Громкие аплодисменты покрыли последнюю фразу.
— Продолжай, продолжай!..
Валентин поднял руки:
— Все! Ни одного слова от меня не вытянете еще сто лет!..
Мы от души посмеялись над неудачей бывшего нами признанного Ромео, которая стала вечной каторгой неразделенной любви.
Ах, если б я раньше знал об этой пощечине!..
Я замечал, что Ленсков неравнодушен к Галке, всегда останавливал на ней свой взор. Я даже хотел проявить дерзость и попытаться стать его соперником, хотя и рисковал очень, но в моей голове уже бродили мечты об уходе из дому, зрело желание пуститься в дальние вояжи по стране, как когда-то ходил Максим Горький; все увидеть, узнать, изведать все, чем жив человек.
Все мы в том возрасте были по-юношески максималистами, по-своему аскетичны. И я уверовал, что нет у меня оснований для борьбы только за свое личное счастье. Надо было себя отдать всецело благородной мечте, идее, зову новой жизни, а не ограничивать себя квартирно-семейной идиллией, «семейным кругом». И как же я мог позволить себе ограничить свободу той, с которой, бог его знает, будет ли взаимность или же также окончится пощечиной.
Впрочем, если честно, то знай, что Валентин выпросил оплеуху, возможно, я бы и пересмотрел свой аскетизм вместе с максимализмом,— но вряд ли...

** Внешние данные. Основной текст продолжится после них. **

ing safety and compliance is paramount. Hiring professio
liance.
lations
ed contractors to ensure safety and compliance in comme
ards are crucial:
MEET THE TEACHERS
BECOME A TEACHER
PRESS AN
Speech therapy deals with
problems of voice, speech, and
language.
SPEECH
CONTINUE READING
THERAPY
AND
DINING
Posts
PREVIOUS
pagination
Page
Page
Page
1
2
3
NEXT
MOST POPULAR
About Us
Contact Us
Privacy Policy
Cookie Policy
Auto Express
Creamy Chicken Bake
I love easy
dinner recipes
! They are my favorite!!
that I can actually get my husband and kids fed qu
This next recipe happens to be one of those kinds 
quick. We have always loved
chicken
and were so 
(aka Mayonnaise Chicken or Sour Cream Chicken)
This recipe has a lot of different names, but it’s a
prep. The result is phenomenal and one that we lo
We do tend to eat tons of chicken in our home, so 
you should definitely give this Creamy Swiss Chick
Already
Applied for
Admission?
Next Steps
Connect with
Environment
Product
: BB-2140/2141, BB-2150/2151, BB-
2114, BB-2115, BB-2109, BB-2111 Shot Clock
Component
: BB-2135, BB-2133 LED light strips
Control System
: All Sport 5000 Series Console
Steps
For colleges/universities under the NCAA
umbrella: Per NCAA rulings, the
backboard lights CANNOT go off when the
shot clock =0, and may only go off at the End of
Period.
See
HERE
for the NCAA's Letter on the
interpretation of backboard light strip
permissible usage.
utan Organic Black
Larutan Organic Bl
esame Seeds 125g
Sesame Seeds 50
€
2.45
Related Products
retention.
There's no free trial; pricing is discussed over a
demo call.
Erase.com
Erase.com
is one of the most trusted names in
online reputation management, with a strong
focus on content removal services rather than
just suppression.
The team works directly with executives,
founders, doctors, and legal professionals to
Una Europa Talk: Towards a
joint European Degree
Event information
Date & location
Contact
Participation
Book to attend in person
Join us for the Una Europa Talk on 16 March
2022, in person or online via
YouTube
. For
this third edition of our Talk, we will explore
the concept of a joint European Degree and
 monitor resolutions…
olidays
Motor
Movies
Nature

Вскоре я покинул Севастополь. А года через три случайно встретились с Галкой на областной спартакиаде. Галка приехала защищать честь своего города, а я играл в заводской футбольной команде да пописывал хроникерские заметки о спорте в местную газету.
Разговорились о житье-бытье: о моем уходе из дому, о дальнейшей учебе, об участниках спартакиады, обо всем что угодно, но только не о том, что касалось наших отношений.
Было как-то боязно спрашивать: с кем встречается? Нашла ли друга сердца?.. Но я ждал этого разговора, тщетно искал в ее рассказах хотя бы одно слово участия и сочувствия ко мне, одного намека на личное отношение.
Не заговорил о своем чувстве и я. Может быть, она так же ждала особенных слов от меня?.. Я возбужденно и глупо тараторил о заводской жизни, о футболе, хвастался своими достижениями, которых, по сути, и не было, и тоже — ни одного слова, что она, и только она, мне дорога.
Мешала ли суетная обстановка соревнований, нехватка времени или что-либо другое — не знаю, но душевного разговора не получилось, и, вероятно, мы оба чувствовали, что говорим не о том, о чем следовало б.
Я не спал всю ночь, мучился, ругал себя за нерешительность, но тут же находил оправдание: да вправе ли нарушать ее покой? Не помешаю ли ее жизни?.. Ну кто я? Слесаришко на заводе, даже не имею своей комнатки, снимал угол с товарищем у какой-то старухи-богомолки. Перспективы явно туманны. А Галка собиралась уезжать в Ленинград, в высшее учебное заведение.